前記弾性層が、JIS A 硬度が30°以下の弾性体から構成されていることを特徴とするローラ(請求項2)。
弾性層を構成する、前記JIS A 硬度が30°以下の弾性体が、
(A)分子中に少なくとも1個のアルケニル基を有し、主鎖を構成する繰り返し単位が主にオキシアルキレン単位または飽和炭化水素単位からなる重合体、
(B)分子中に少なくとも2個のヒドロシリル基を有する硬化剤、
および、
(C)ヒドロシリル化触媒、
を主成分とする硬化性組成物の反応硬化物からなることを特徴とする請求項1記載のローラ(請求項3)。
前記硬化性組成物が、(D)導電性付与剤を含み、現像ローラとして使用される請求項3記載のローラ(請求項4)。
電子写真方式による複写機やプリンターなどに使用するローラであって、シャフトのまわりに弾性層を設け、外周面を表面層で被覆してなるローラの製造方法において、
前記表面層を、ウレタン樹脂と反応しない溶剤可溶性フッ素系樹脂を溶剤に溶解したフッ素系樹脂溶液とウレタン系樹脂を溶剤に溶解したウレタン系樹脂溶液とを、両樹脂が樹脂固形分で重量比50:50〜80:20の比率となるように混合してなる混合樹脂溶液をロール外周面に塗布乾燥して形成することを特徴とするローラの製造方法(請求項5)。
を内容とするものである。
【0006】
上記のような本発明に係るローラは、抵抗や膜厚を適宜設定することによって、現像ローラのみでなく、帯電ローラ、転写ローラにも利用できる。
【0007】
【発明の実施の形態】
本発明に係るローラは、直径1〜12mm程度のSUS(ステンレス鋼)やアルミニウムなどの金属製シャフトのまわりに、JIS A 硬度で5〜40°程度、好ましくは10〜30°程度で厚さが1〜15mm程度の弾性層を設け、外周面を表面層で被覆したものであり、弾性層との間に他の層を含んでもかまわない。
【0008】
このローラは、ローラ全体としての抵抗が、シャフトの両端に500gの荷重を加え100Vの直流電圧を印加した測定した値が103 〜109 Ω程度、さらには104 〜107 Ω程度が好ましい。

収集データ

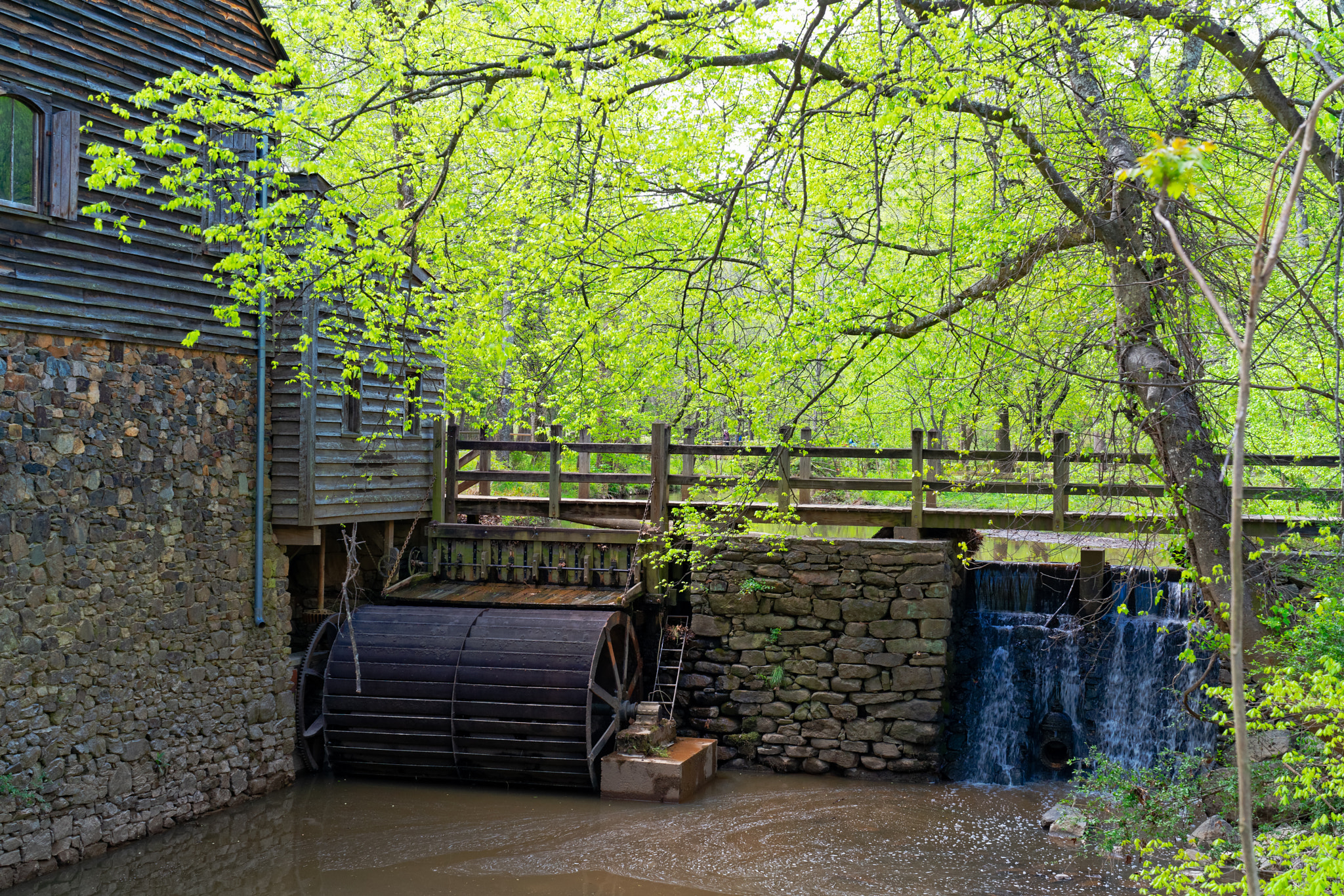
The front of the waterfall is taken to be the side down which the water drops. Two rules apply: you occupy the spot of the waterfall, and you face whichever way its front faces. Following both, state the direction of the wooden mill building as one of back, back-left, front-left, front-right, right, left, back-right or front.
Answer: front-right

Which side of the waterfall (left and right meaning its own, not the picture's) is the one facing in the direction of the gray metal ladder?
right

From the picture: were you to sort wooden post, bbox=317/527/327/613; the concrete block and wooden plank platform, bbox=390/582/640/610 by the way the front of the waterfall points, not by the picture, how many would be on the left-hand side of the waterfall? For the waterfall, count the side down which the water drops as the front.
0

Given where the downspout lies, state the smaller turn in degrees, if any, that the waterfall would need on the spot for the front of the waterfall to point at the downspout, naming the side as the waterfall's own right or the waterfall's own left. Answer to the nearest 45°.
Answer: approximately 45° to the waterfall's own right

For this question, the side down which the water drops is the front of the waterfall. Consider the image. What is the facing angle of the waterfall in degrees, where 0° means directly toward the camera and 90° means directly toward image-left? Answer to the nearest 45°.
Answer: approximately 0°

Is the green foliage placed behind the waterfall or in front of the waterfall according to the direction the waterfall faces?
in front

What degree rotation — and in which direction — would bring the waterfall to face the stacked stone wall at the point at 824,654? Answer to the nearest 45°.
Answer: approximately 90° to its right

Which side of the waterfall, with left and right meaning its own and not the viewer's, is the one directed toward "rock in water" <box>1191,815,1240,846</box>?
front

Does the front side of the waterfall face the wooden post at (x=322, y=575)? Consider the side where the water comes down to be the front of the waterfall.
no

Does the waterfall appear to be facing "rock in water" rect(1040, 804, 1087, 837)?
yes
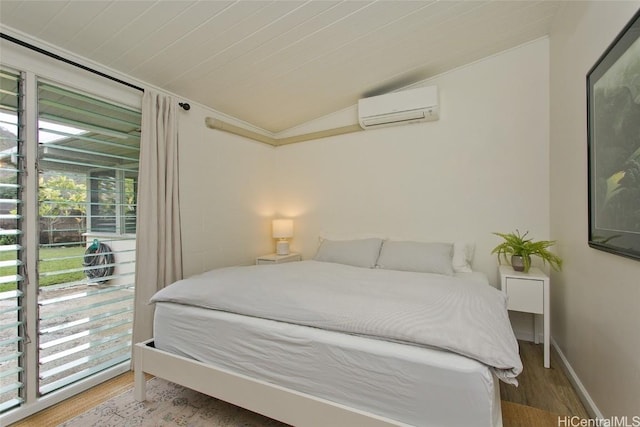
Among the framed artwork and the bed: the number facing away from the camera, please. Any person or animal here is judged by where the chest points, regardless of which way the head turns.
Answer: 0

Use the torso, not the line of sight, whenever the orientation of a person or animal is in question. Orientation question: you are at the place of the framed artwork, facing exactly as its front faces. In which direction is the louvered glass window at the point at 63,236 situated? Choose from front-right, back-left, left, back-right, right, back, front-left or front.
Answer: front-left

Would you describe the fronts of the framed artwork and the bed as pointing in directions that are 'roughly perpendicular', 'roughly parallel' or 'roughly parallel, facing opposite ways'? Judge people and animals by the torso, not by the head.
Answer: roughly perpendicular

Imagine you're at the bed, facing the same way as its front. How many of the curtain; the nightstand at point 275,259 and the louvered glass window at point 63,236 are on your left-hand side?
0

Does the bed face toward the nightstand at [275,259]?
no

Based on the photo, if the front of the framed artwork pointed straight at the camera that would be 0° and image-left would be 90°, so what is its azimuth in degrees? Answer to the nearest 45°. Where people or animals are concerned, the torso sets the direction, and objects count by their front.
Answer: approximately 90°

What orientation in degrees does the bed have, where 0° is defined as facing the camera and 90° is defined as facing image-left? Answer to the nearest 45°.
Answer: approximately 45°

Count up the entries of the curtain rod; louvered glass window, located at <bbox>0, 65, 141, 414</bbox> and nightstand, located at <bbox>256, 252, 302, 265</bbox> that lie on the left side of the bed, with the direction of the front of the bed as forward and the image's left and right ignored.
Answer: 0
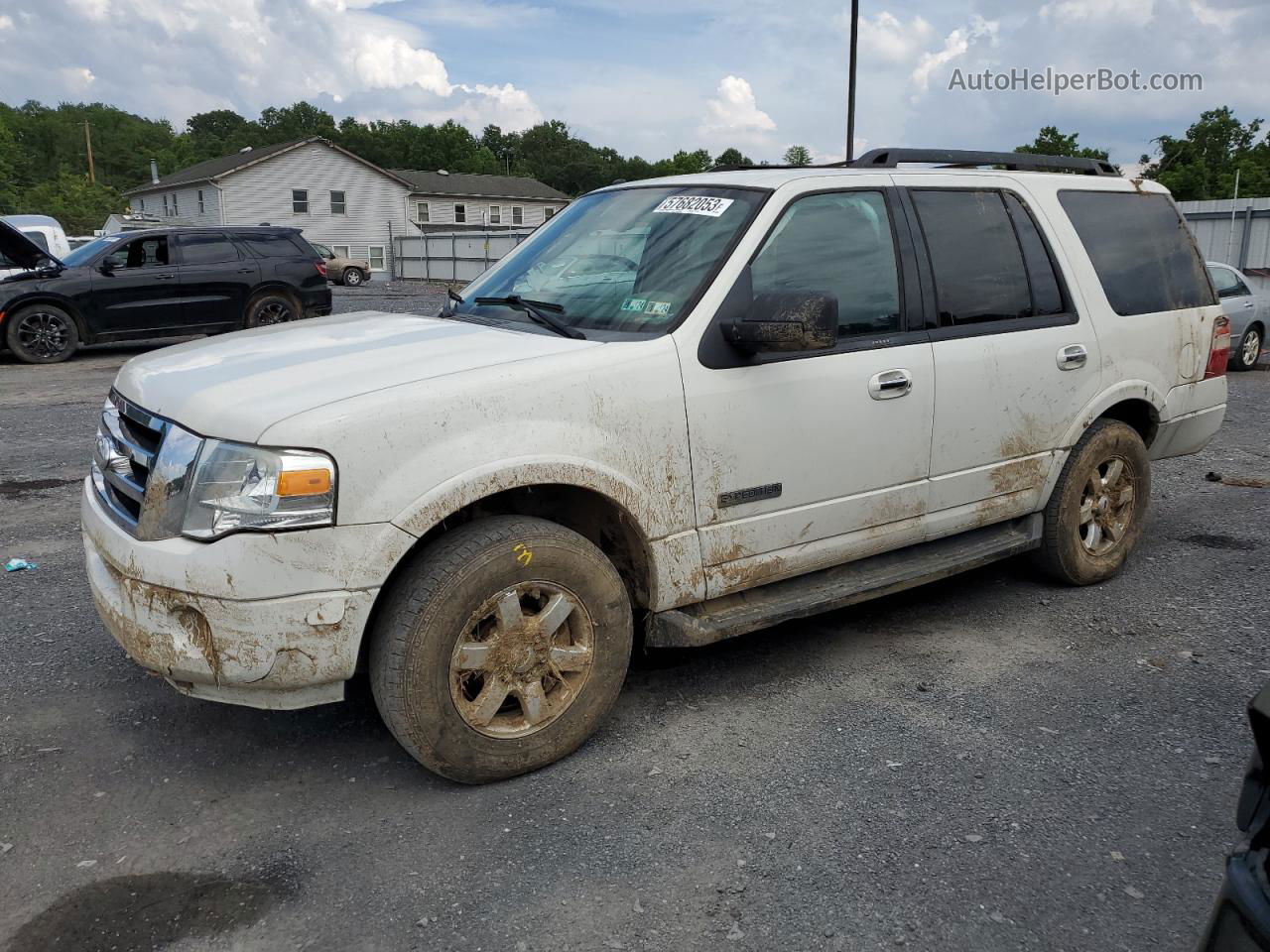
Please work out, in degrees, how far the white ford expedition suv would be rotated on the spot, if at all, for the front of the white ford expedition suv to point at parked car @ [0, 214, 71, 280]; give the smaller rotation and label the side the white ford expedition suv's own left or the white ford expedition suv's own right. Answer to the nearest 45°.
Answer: approximately 90° to the white ford expedition suv's own right

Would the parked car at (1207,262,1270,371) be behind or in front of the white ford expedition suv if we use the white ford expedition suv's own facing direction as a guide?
behind

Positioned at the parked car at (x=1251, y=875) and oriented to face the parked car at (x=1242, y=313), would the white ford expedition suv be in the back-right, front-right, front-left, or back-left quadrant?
front-left

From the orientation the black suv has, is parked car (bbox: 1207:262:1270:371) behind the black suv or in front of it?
behind

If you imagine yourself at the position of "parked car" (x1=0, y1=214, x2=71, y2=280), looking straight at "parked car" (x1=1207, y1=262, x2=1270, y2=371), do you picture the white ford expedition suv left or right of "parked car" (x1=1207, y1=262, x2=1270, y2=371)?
right

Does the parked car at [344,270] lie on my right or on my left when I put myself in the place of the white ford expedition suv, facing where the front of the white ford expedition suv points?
on my right

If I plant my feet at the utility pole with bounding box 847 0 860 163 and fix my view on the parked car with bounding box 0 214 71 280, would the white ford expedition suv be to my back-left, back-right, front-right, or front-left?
front-left

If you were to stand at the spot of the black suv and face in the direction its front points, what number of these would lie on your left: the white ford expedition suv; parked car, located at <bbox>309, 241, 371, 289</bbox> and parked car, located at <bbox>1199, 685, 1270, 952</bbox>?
2

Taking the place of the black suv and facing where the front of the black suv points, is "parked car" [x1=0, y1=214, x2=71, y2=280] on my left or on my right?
on my right

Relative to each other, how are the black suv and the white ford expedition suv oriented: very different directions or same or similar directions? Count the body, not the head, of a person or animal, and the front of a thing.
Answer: same or similar directions

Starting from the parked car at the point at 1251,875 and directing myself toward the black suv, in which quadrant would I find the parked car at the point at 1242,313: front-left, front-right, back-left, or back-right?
front-right

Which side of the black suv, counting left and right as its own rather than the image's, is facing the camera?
left

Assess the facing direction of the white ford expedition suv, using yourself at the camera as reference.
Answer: facing the viewer and to the left of the viewer

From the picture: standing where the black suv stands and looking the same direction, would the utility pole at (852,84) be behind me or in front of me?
behind

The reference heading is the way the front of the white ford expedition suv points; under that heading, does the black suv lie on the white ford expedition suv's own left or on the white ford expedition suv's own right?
on the white ford expedition suv's own right
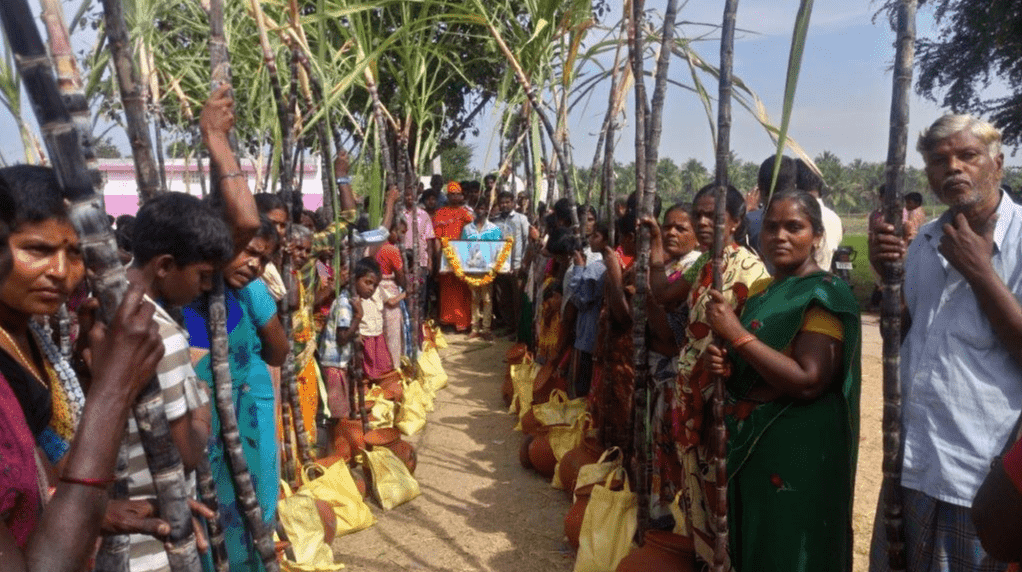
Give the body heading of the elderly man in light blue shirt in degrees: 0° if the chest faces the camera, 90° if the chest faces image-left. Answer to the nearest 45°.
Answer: approximately 45°

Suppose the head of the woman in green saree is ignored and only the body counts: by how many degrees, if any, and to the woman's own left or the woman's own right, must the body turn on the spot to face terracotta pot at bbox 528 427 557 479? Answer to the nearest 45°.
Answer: approximately 90° to the woman's own right

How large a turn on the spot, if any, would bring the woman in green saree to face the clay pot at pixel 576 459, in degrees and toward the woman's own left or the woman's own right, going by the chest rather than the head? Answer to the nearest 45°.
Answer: approximately 90° to the woman's own right

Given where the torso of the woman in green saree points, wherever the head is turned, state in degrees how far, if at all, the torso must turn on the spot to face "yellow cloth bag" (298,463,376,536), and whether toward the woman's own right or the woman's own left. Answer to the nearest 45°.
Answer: approximately 45° to the woman's own right

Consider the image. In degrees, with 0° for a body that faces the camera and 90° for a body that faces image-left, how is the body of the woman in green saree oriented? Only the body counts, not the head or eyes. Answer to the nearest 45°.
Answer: approximately 45°

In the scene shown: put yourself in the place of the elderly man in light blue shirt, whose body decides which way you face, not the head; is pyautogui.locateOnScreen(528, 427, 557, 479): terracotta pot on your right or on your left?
on your right

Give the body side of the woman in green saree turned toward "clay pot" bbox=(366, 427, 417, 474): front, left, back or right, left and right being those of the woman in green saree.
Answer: right

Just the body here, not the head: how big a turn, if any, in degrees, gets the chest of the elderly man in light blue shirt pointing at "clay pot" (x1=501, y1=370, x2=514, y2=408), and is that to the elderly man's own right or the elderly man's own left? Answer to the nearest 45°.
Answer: approximately 90° to the elderly man's own right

> [課題の概要]:
ローラに関する抜粋のうち、「前記弾性層が、JIS A 硬度が30°以下の弾性体から構成されていることを特徴とするローラ(請求項2)。」という語句を含む文言で始まり「1記載のローラ(請求項3)。」で終わる部分を、一字も変えずに書き写してもらえますか？ 答えには抜粋の内容だけを用いること。

> [課題の解答]:
前記弾性層が、JIS A 硬度が30°以下の弾性体から構成されていることを特徴とするローラ(請求項2)。
弾性層を構成する、前記JIS A 硬度が30°以下の弾性体が、
(A)分子中に少なくとも1個のアルケニル基を有し、主鎖を構成する繰り返し単位が主にオキシアルキレン単位または飽和炭化水素単位からなる重合体、
(B)分子中に少なくとも2個のヒドロシリル基を有する硬化剤、
および、
(C)ヒドロシリル化触媒、
を主成分とする硬化性組成物の反応硬化物からなることを特徴とする請求項1記載のローラ(請求項3)。